The first step is to get your bitmap, whether you create it yourself, or download it, and trace it into a set of vectors using the Inkscape ‘trace bitmap’ tool. If you started with an SVG or similar vector shape, then you can skip that stage.
Next simply create a PCB outline shape by deleting all the details that aren’t part of the outline. A little scaling here and there to get the dimensions correct and you’re done with the first part. [Stuart] has an earlier video showing that process.
The usability improvements in KiCAD 6.0 are many, but one greatly demanded feature is the ability to group objects, just like you do in Inkscape and any other vector graphics tool for that matter. That means you can simply import that SVG outline into the Edge.Cuts PCB layer and all the curves will be nicely tied together. Next you select the details you want for the silkscreen layer, solder mask removal layers and any non-circuit copper. In Inkscape it would be wise to use the layers feature to assign the different material types to a uniquely named layer, so they can be hidden for exporting. This allows you to handle silk, mask and copper PNG exports from a single master file, in addition to any vector details for outline, slots and holes.
Once you have PNG bitmap exports for the silk, mask etc. you need to create a footprint inside a board-specific library, using the KiCAD image converter tool. It was interesting to note that you can export a new image footprint from the tool and paste it straight into the footprint editor, and tweak all the visibility details at the same time. That will save some time and effort for sure. Anyway, we hope this little tutorial from [Stuart] helps, and we will be sure to bring you plenty more in the coming months.
Need some more help with KiCAD? Checkout this tutorial, and if you want a bit more power from the tool, you need some action plugins!
Is there missing a word in here “it would be wise to the layers feature”?
Yes there was. Fixed thanks.
Nice article Dave! Thanks for posting my video!
Hey KiCAD, give us Bezier tracks, please.
Well, we’ve got tweakable curved trace support now. I don’t know if it’s bezier based or not, but it does look nice nonetheless.
No, they’re just arcs.
Great to see native SVG support in KiCad 6. I wrote a pretty comprehensive guide to doing similar things in Kicad 5 https://github.com/alorman/Ki_Cad_Docs/tree/main/using_illustrator_with_kicad
Hope this helps someone in future
It helped to me. Thank you.
Well that’s weird I just finished my first graphic PCB 3 days ago. Currently getting shipped to me. There is an extension for Inkscape that converts all necessary layers (F.Cu, Solder Mask etc) into one Footprint. It’s buggy as all hell though and there has to be a better way. For some reason I don’t really like the native KIcad bitmap converter.
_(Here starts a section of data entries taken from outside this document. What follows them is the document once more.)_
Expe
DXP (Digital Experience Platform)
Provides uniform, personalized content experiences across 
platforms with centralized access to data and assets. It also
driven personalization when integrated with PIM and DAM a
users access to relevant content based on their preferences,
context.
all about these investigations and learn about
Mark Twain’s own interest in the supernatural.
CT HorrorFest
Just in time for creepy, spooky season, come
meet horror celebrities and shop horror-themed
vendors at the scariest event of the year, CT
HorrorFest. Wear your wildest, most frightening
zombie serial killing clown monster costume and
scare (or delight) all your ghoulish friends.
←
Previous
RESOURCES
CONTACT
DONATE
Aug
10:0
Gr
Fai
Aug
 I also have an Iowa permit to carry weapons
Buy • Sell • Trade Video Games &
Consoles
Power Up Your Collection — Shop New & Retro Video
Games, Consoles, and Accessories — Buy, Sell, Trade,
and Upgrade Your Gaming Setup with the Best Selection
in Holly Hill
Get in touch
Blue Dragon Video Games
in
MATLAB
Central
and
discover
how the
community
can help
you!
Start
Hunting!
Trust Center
I also liked this intro video very much, as it showed different approaches how to get artistic things done
https://www.youtube.com/watch?v=Stp5BqUI48U
Thank you! I will add your video to my watch list!
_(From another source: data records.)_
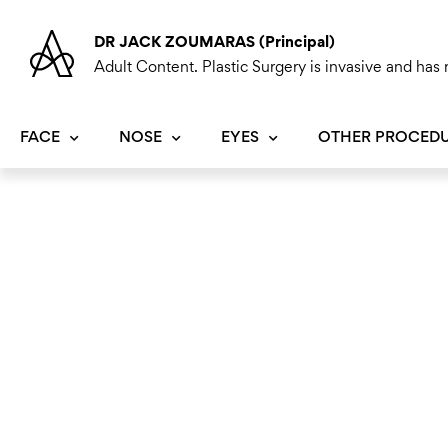
Skip
to
DR JACK ZOUMARAS (Principal)
content
Adult Content. Plastic Surgery is invasive and has r
FACE
NOSE
EYES
OTHER PROCED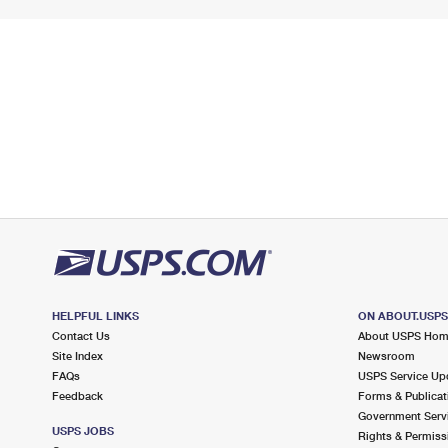
HELPFUL LINKS
ON ABOUT.USP
Contact Us
About USPS Ho
Site Index
Newsroom
FAQs
USPS Service Up
Feedback
Forms & Publicat
Government Serv
USPS JOBS
Rights & Permiss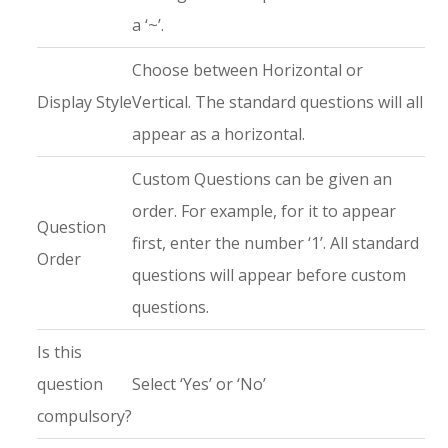
a ‘~’.
Choose between Horizontal or
Display Style
Vertical. The standard questions will all
appear as a horizontal.
Custom Questions can be given an
order. For example, for it to appear
Question
first, enter the number ‘1’. All standard
Order
questions will appear before custom
questions.
Is this
question
Select ‘Yes’ or ‘No’
compulsory?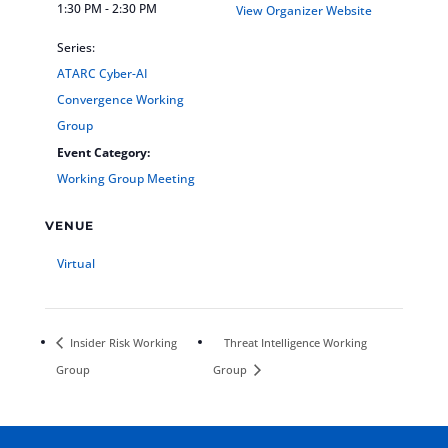
1:30 PM - 2:30 PM
View Organizer Website
Series:
ATARC Cyber-AI
Convergence Working
Group
Event Category:
Working Group Meeting
VENUE
Virtual
Insider Risk Working
Threat Intelligence Working
Group
Group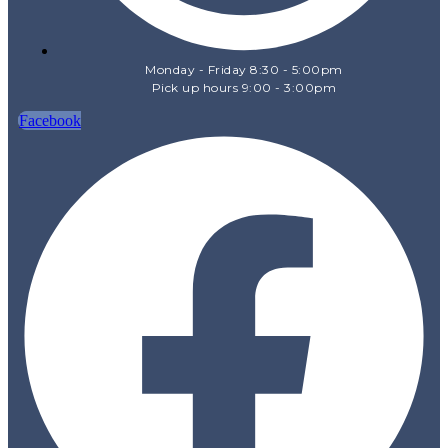
Monday - Friday 8:30 - 5:00pm
Pick up hours 9:00 - 3:00pm
Facebook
One very useful hack mentioned in the comments on the video is using images to make graphical copper layers for things such as touch pad. The hack simply involves replacing the silk screen layer text with copper layer text. (scroll to highlighted comment in link below)
https://www.youtube.com/watch?v=zjnwlTgil4A&lc=UgxG8Y4Iw2S5yCswgmt4AaABAg
Hopefullly one day won’t need to be a hack,
Also don’t forget the python scripting console!
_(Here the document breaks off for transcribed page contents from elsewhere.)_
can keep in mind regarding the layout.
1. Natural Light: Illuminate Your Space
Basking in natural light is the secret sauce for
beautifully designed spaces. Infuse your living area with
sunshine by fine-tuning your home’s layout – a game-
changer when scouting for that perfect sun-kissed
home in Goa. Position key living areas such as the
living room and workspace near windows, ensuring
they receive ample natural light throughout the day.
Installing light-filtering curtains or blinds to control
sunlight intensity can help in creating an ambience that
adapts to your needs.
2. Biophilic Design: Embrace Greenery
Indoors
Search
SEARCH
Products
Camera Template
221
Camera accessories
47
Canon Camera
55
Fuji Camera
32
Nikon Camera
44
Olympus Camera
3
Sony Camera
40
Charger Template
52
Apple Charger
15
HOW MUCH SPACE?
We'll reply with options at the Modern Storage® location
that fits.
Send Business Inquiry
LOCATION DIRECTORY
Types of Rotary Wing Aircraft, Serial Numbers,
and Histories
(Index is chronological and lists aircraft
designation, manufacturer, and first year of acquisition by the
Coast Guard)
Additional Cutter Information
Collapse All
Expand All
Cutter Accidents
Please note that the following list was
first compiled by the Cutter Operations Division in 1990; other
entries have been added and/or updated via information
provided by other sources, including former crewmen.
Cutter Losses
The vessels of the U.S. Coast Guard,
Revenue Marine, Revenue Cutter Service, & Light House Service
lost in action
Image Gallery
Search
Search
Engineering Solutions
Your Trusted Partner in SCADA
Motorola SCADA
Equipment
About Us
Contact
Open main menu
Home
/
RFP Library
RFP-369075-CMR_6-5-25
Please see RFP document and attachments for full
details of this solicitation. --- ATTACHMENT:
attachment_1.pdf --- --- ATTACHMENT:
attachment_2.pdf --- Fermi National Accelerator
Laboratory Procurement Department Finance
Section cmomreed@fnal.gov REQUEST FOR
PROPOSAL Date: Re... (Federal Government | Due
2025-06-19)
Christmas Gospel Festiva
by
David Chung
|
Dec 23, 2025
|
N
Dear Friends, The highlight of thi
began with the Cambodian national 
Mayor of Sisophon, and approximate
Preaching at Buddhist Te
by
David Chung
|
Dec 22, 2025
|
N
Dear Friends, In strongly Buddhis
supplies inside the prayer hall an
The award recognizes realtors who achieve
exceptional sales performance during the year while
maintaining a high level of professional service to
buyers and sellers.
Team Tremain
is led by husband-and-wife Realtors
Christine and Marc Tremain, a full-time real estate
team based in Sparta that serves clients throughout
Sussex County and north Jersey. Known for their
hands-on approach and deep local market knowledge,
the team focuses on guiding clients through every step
Are most board houses set up to do this kind of multi-color silkscreen? Do they usually charge extra?
In the example in my video there is only one silkscreen color – white
I am sorry, I mean the silkscreen is black, only black. The white is the board color aka the solder mask.
There is also inkscape2pcb, which can export footprints directly in pcb-rnd and gEDA PCB formats
This can be quite useful when turning bezier curves into paths, i. e. for board outlines
https://inkscape.org/~erichVK5/%E2%98%85inkscape2pcb
Kicad can import the .pcb footprint exports.